Faisal a également averti que l’accord sur le nucléaire iranien « ouvre la porte à la prolifération nucléaire, et ne la ferme pas, au contraire de l’intention initiale ».

Selon le Sunday Times, l’Arabie saoudite et le Pakistan ont bénéficié d’une relation mutuellement bénéfique depuis des décennies. Arabie Saoudite a donné des milliards de dollars au Pakistan sous forme de pétrole subventionné, tandis que le second a officieusement accepté de fournir des ogives nucléaires à l’Etat du Golfe.

« Les programmes d’armes nucléaires sont extrêmement coûteux et il n’y a aucun doute qu’une bonne partie du financement du programme d’armement nucléaire du Pakistan a été fourni par l’Arabie saoudite » a déclaré au Sunday Times Lord David Owen, qui a été ministre des Affaires étrangères en Angleterre entre 1977 et 1979.

« Compte tenu de leurs relations étroites et des liens militaires rapprochés, il a longtemps été supposé que si les Saoudiens voulaient le nucléaire, ils feraient appel à un engagement, moral ou autre, du Pakistan pour que ce dernier leur fournisse des ogives nucléaires », relève Owen.

Cependant, ajoute le rapport, le lieutenant général Khalid Kidwai, qui a aidé des pionniers du programme nucléaire du Pakistan, a affirmé que le Pakistan n’avait jamais accordé l’accès à sa technologie nucléaire à l’Arabie Saoudite.

La principale préoccupation partagée par les responsables américains et européens est que si l’Arabie Saoudite devait acquérir l’arme atomique, cela pourrait inciter d’autres nations sunnites à vouloir suivre le mouvement.

Un responsable militaire britannique anonyme a également confié au Sunday Times que les chefs militaires occidentaux « pensent tous que les Saoudiens ont pris la décision de passer au nucléaire ».
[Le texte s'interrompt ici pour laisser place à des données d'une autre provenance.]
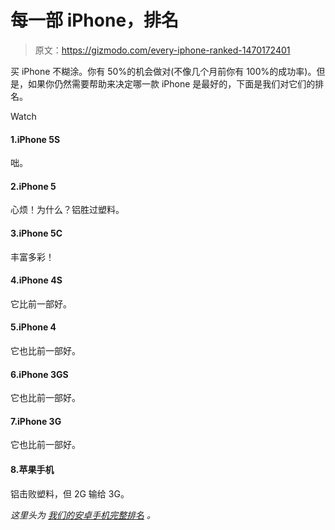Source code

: # 每一部 iPhone，排名

> 原文：<https://gizmodo.com/every-iphone-ranked-1470172401>

买 iPhone 不糊涂。你有 50%的机会做对(不像几个月前你有 100%的成功率)。但是，如果你仍然需要帮助来决定哪一款 iPhone 是最好的，下面是我们对它们的排名。

Watch

#### 1.iPhone 5S

咄。

#### 2.iPhone 5

心烦！为什么？铝胜过塑料。

#### 3.iPhone 5C

丰富多彩！

#### 4.iPhone 4S

它比前一部好。

#### 5.iPhone 4

它也比前一部好。

#### 6.iPhone 3GS

它也比前一部好。

#### 7.iPhone 3G

它也比前一部好。

#### 8.苹果手机

铝击败塑料，但 2G 输给 3G。

*这里头为* [*我们的安卓手机完整排名*](https://gizmodo.com/every-android-phone-ranked-1468382693) *。*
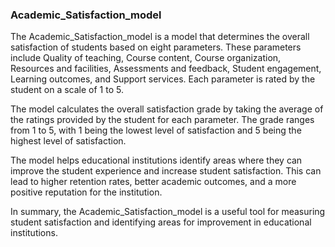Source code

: ### Academic_Satisfaction_model

The Academic_Satisfaction_model is a model that determines the overall satisfaction of students based on eight parameters. These parameters include Quality of teaching, Course content, Course organization, Resources and facilities, Assessments and feedback, Student engagement, Learning outcomes, and Support services. Each parameter is rated by the student on a scale of 1 to 5.

The model calculates the overall satisfaction grade by taking the average of the ratings provided by the student for each parameter. The grade ranges from 1 to 5, with 1 being the lowest level of satisfaction and 5 being the highest level of satisfaction.

The model helps educational institutions identify areas where they can improve the student experience and increase student satisfaction. This can lead to higher retention rates, better academic outcomes, and a more positive reputation for the institution.

In summary, the Academic_Satisfaction_model is a useful tool for measuring student satisfaction and identifying areas for improvement in educational institutions.
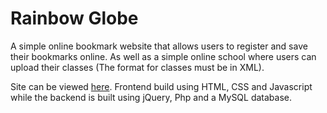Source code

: # Rainbow Globe

A simple online bookmark website that allows users to register and save their bookmarks online. As well as a simple online school where users can upload their classes (The format for classes must be in XML).

Site can be viewed [here](http://elninokr.com/rainbow-globe/index.htm). Frontend build using HTML, CSS and Javascript while the backend is built using jQuery, Php and a MySQL database.
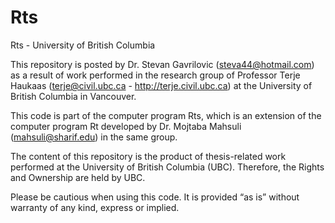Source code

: # Rts
Rts - University of British Columbia

This repository is posted by Dr. Stevan Gavrilovic (steva44@hotmail.com) as a result of work performed in the research group of Professor Terje Haukaas (terje@civil.ubc.ca - http://terje.civil.ubc.ca) at the University of British Columbia in Vancouver.

This code is part of the computer program Rts, which is an extension of the computer program Rt developed by Dr. Mojtaba Mahsuli (mahsuli@sharif.edu) in the same group.        

The content of this repository is the product of thesis-related work performed at the University of British Columbia (UBC). Therefore, the Rights and Ownership are held by UBC.

Please be cautious when using this code. It is provided “as is” without warranty of any kind, express or implied.
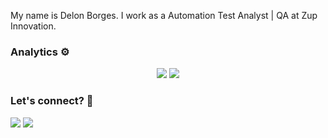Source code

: My name is Delon Borges. I work as a Automation Test Analyst | QA at Zup Innovation.

### Analytics ⚙️

<p align="center">
  <img src ="https://github-readme-stats.vercel.app/api?username=delonborges&show_icons=true&count_private=true&theme=darcula&hide_border=true&hide=issues,contribs&include_all_commits=true&bg_color=00000000">
  <img src ="https://github-readme-stats.vercel.app/api/top-langs/?username=delonborges&layout=compact&hide_border=true&theme=darcula&bg_color=00000000&langs_count=10&hide=jupyter%20notebook,tex,css,php">
</p>

### Let's connect? 🤝

<p align="left">

<a href="https://www.linkedin.com/in/delonborges/"><img src="https://img.shields.io/badge/-LinkedIn-0077B5?style=flat&logo=Linkedin&logoColor=white"/></a>
<a href="https://medium.com/@delonborges"><img src="https://img.shields.io/badge/-Medium-%2312100E?style=flat&logo=medium&logoColor=white"/></a>

</p>
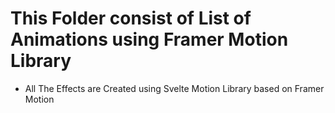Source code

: # This Folder consist of List of Animations using Framer Motion Library
- All The Effects are Created using Svelte Motion Library based on Framer Motion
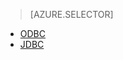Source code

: > [AZURE.SELECTOR]
- [ODBC](hdinsight-connect-excel-hive-ODBC-driver)
- [JDBC](hdinsight-connect-hive-jdbc-driver)
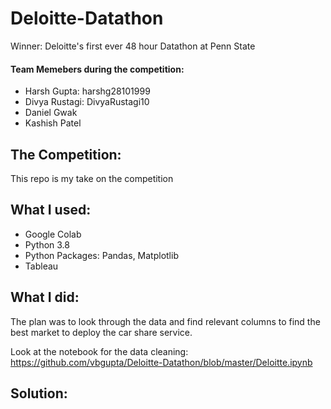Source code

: # Deloitte-Datathon
Winner: Deloitte's first ever 48 hour Datathon at Penn State
#### Team Memebers during the competition:
* Harsh Gupta: harshg28101999
* Divya Rustagi: DivyaRustagi10
* Daniel Gwak
* Kashish Patel


## The Competition:
This repo is my take on the competition

## What I used:
* Google Colab
* Python 3.8
* Python Packages: Pandas, Matplotlib
* Tableau

## What I did:
The plan was to look through the data and find relevant columns to find the best market to deploy the car share service.

Look at the notebook for the data cleaning: https://github.com/vbgupta/Deloitte-Datathon/blob/master/Deloitte.ipynb

## Solution:



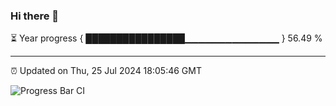 ### Hi there 👋

⏳ Year progress { ████████████████▁▁▁▁▁▁▁▁▁▁▁▁▁▁ } 56.49 %

---

⏰ Updated on Thu, 25 Jul 2024 18:05:46 GMT

![Progress Bar CI](https://github.com/liununu/liununu/workflows/Progress%20Bar%20CI/badge.svg)
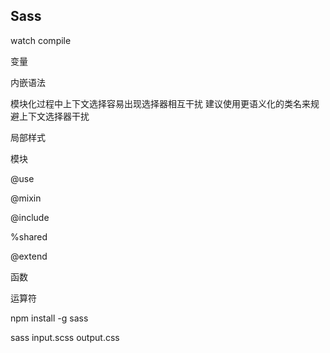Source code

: 
## Sass

watch  compile 

变量

内嵌语法

模块化过程中上下文选择容易出现选择器相互干扰
建议使用更语义化的类名来规避上下文选择器干扰

局部样式

模块

@use

@mixin

@include

%shared

@extend

函数

运算符

npm install -g sass

sass input.scss output.css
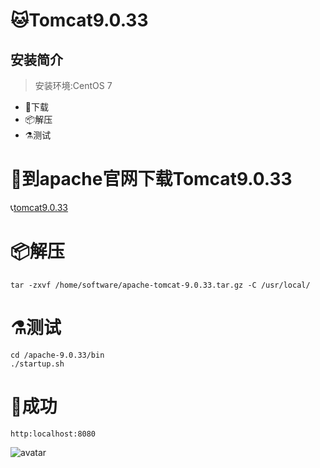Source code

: # 🐱Tomcat9.0.33
## 安装简介
> 安装环境:CentOS 7
- 🚬下载
- 📦解压
- ⚗测试
# 🚬到apache官网下载Tomcat9.0.33
   📞[tomcat9.0.33](https://archive.apache.org/dist/tomcat/tomcat-9)
# 📦解压   
    tar -zxvf /home/software/apache-tomcat-9.0.33.tar.gz -C /usr/local/
# ⚗测试
    cd /apache-9.0.33/bin
    ./startup.sh
# 🌈成功
    http:localhost:8080
   ![avatar](https://shushun.oss-cn-shenzhen.aliyuncs.com/QQ%E6%88%AA%E5%9B%BE20200811120057.png)
        

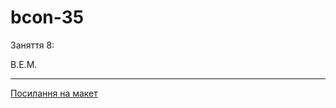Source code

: # bcon-35

Заняття 8:

B.E.M.

---

[Посилання на макет](https://www.figma.com/file/HuLzvwz8lprRLIFaCcnKYb/%D0%94%D0%B8%D0%B7%D0%B0%D0%B9%D0%BD-%D1%96%D0%BD%D1%82%D0%B5%D1%80'%D1%94%D1%80%D0%B0?node-id=0%3A1)
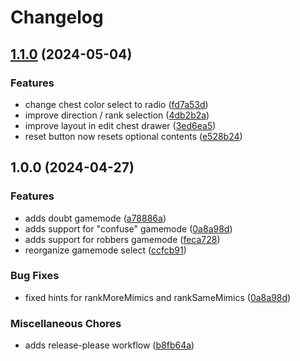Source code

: # Changelog

## [1.1.0](https://github.com/pmoeller91/mimic-logic-solver/compare/v1.0.0...v1.1.0) (2024-05-04)


### Features

* change chest color select to radio ([fd7a53d](https://github.com/pmoeller91/mimic-logic-solver/commit/fd7a53d3f29f292ae20383c474badab73e591026))
* improve direction / rank selection ([4db2b2a](https://github.com/pmoeller91/mimic-logic-solver/commit/4db2b2aeeb59e58b059931130d2b7b07e3159837))
* improve layout in edit chest drawer ([3ed6ea5](https://github.com/pmoeller91/mimic-logic-solver/commit/3ed6ea5694d85fff3173b144fcac0e29574ba767))
* reset button now resets optional contents ([e528b24](https://github.com/pmoeller91/mimic-logic-solver/commit/e528b24a6940177710a0e895f68467c8b8cd030a))

## 1.0.0 (2024-04-27)


### Features

* adds doubt gamemode ([a78886a](https://github.com/pmoeller91/mimic-logic-solver/commit/a78886a70d85eedcaa8bb06277ab5bb922fad3a3))
* adds support for "confuse" gamemode ([0a8a98d](https://github.com/pmoeller91/mimic-logic-solver/commit/0a8a98d5610f9bdd8ae6c40fe4633364654512fc))
* adds support for robbers gamemode ([feca728](https://github.com/pmoeller91/mimic-logic-solver/commit/feca728b3f20efa804d1a995e5e586fd7c4d245c))
* reorganize gamemode select ([ccfcb91](https://github.com/pmoeller91/mimic-logic-solver/commit/ccfcb9173398f4ad0d05945fa623810247eb61b2))


### Bug Fixes

* fixed hints for rankMoreMimics and rankSameMimics ([0a8a98d](https://github.com/pmoeller91/mimic-logic-solver/commit/0a8a98d5610f9bdd8ae6c40fe4633364654512fc))


### Miscellaneous Chores

* adds release-please workflow ([b8fb64a](https://github.com/pmoeller91/mimic-logic-solver/commit/b8fb64a244ead75ea1a2e8596dec763fb94b5bd0))
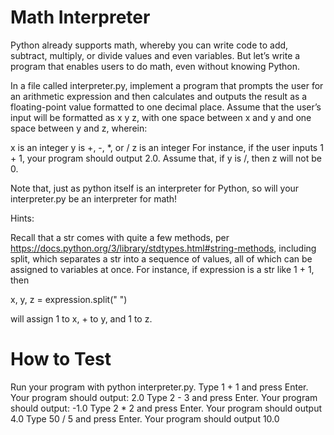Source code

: # Math Interpreter
Python already supports math, whereby you can write code to add, subtract, multiply, or divide values and even variables. But let’s write a program that enables users to do math, even without knowing Python.

In a file called interpreter.py, implement a program that prompts the user for an arithmetic expression and then calculates and outputs the result as a floating-point value formatted to one decimal place. Assume that the user’s input will be formatted as x y z, with one space between x and y and one space between y and z, wherein:

x is an integer
y is +, -, *, or /
z is an integer
For instance, if the user inputs 1 + 1, your program should output 2.0. Assume that, if y is /, then z will not be 0.

Note that, just as python itself is an interpreter for Python, so will your interpreter.py be an interpreter for math!

Hints:

Recall that a str comes with quite a few methods, per https://docs.python.org/3/library/stdtypes.html#string-methods, including split, which separates a str into a sequence of values, all of which can be assigned to variables at once. For instance, if expression is a str like 1 + 1, then

x, y, z = expression.split(" ")

will assign 1 to x, + to y, and 1 to z.

# How to Test
Run your program with python interpreter.py.
Type 1 + 1 and press Enter. Your program should output:
2.0 
Type 2 - 3 and press Enter. Your program should output:
-1.0
Type 2 * 2 and press Enter. Your program should output
4.0
Type 50 / 5 and press Enter. Your program should output
10.0
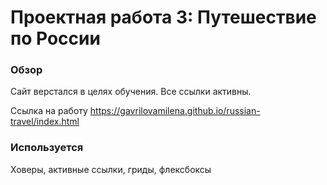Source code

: # Проектная работа 3: Путешествие по России

### Обзор
Сайт верстался в целях обучения. Все ссылки активны.

Ссылка на работу https://gavrilovamilena.github.io/russian-travel/index.html

### Используется 
Ховеры, активные ссылки, гриды, флексбоксы




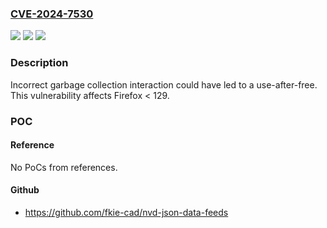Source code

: ### [CVE-2024-7530](https://cve.mitre.org/cgi-bin/cvename.cgi?name=CVE-2024-7530)
![](https://img.shields.io/static/v1?label=Product&message=Firefox&color=blue)
![](https://img.shields.io/static/v1?label=Version&message=unspecified%3C%20129%20&color=brighgreen)
![](https://img.shields.io/static/v1?label=Vulnerability&message=Use-after-free%20in%20JavaScript%20code%20coverage%20collection&color=brighgreen)

### Description

Incorrect garbage collection interaction could have led to a use-after-free. This vulnerability affects Firefox < 129.

### POC

#### Reference
No PoCs from references.

#### Github
- https://github.com/fkie-cad/nvd-json-data-feeds


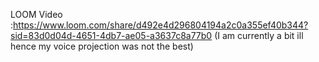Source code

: LOOM Video :https://www.loom.com/share/d492e4d296804194a2c0a355ef40b344?sid=83d0d04d-4651-4db7-ae05-a3637c8a77b0
(I am currently a bit ill hence my voice projection was not the best)


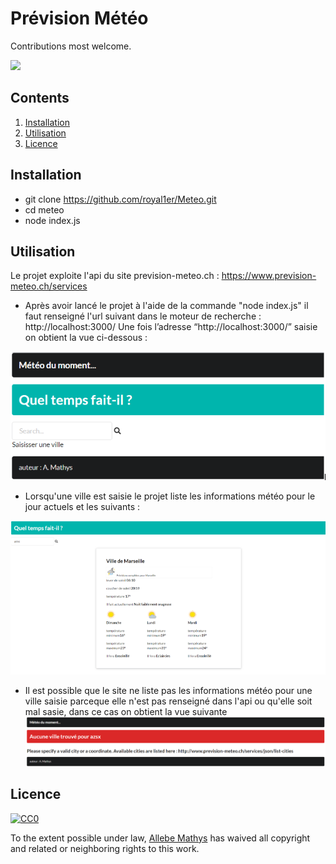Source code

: # Prévision Météo 

Contributions most welcome.

![](https://media.giphy.com/media/l0HlCcGHVET4Gpb7a/giphy.gif)

## Contents

1. [Installation](#installation)
2. [Utilisation](#utilisation)
3. [Licence](#Licence)

## Installation
* git clone https://github.com/royal1er/Meteo.git
* cd meteo
* node index.js

## Utilisation

Le projet exploite l'api du site prevision-meteo.ch :  https://www.prevision-meteo.ch/services

* Après avoir lancé le projet à l'aide de la commande "node index.js" il faut renseigné l'url suivant dans le moteur de recherche : http://localhost:3000/
Une fois l’adresse “http://localhost:3000/” saisie on obtient la vue ci-dessous :

![](Capture.PNG)

* Lorsqu'une ville est saisie le projet liste les informations météo pour le jour actuels et les suivants :

![](Capture1.PNG)

* Il est possible que le site ne liste pas les informations météo pour une ville saisie parceque elle n'est pas renseigné dans l'api ou qu'elle soit mal sasie, dans ce cas on obtient la vue suivante
![](Capture2.PNG)

## Licence

[![CC0](http://i.creativecommons.org/p/zero/1.0/88x31.png)](http://creativecommons.org/publicdomain/zero/1.0/)

To the extent possible under law, [Allebe Mathys](https://florianallebe6.wixsite.com/website) has waived all copyright and related or neighboring rights to this work.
Le responsable ajoute : « la crainte, c’est que d’autres puissances du Moyen-Orient, la Turquie et l’Egypte, puissent se sentir obligés de faire la même chose et nous verrons alors une nouvelle et encore plus dangereuse course à l’armement ».

Cette position a également été validée par les positions d’autres Etats du Golfe lors d’un sommet la semaine dernière entre les États-Unis et plusieurs pays arabes.

Un chef d’un Etat du Golfe non identifié assistant au sommet de Camp David a dit au New York Times : « Nous ne pouvons pas rester les bras croisés et être au point mort alors que l’Iran est autorisé à conserver une grande partie de sa capacité et à continuer ses recherches ».